Detachment also feels like a death to me. Or maybe never even living. It's not having passion for your work. Which leads to writing that feels lifeless. I pour my soul into everything I create. I want my stories to be full of passion, love, and my own truth. I want it to be so vulnerable that it hurts to create. A cathartic pain.
But it's exactly because I'm so deeply attached to doing what's best for my writing that I *need* to detach from pressure and expectations. I've never been able to be completely untrue to myself. At least not without excruciating emotional pain. But I've tried again and again to adapt myself to the world around me. Maybe if I'm quiet enough, my peers won't attack me. Maybe if I don't make waves, I can blend in better. Even more innocuous stuff, like maybe I can do my own version of NaNoWriMo, make my own rules but still fit in. But it's still adapting. And in the end, it still hurts.
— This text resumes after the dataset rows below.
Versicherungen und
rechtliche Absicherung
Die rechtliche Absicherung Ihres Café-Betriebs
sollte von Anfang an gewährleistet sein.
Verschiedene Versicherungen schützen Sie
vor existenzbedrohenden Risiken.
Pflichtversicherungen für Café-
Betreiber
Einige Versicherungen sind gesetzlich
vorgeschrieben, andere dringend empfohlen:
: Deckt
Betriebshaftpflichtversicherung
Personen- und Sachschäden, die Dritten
I miss when writing felt more like a sacred calling than a job. I miss the freedom of writing and posting what I wanted, when I wanted, instead of wondering what people would be expecting from me next. I'm tired of feeling like I'm behind everyone else, like I have to work myself harder and harder to even have a chance of catching up.
I'm tired of adapting. I'm tired of juggling plates marked writer and author, when it feels like no one is watching anyway. Maybe I don't want to be an "author" as much as I just want to be a person who writes and shares her work. Maybe I'm an eccentric. Maybe I'll never be "successful".
I'm not giving up. But I have to give in. Let go. And just be.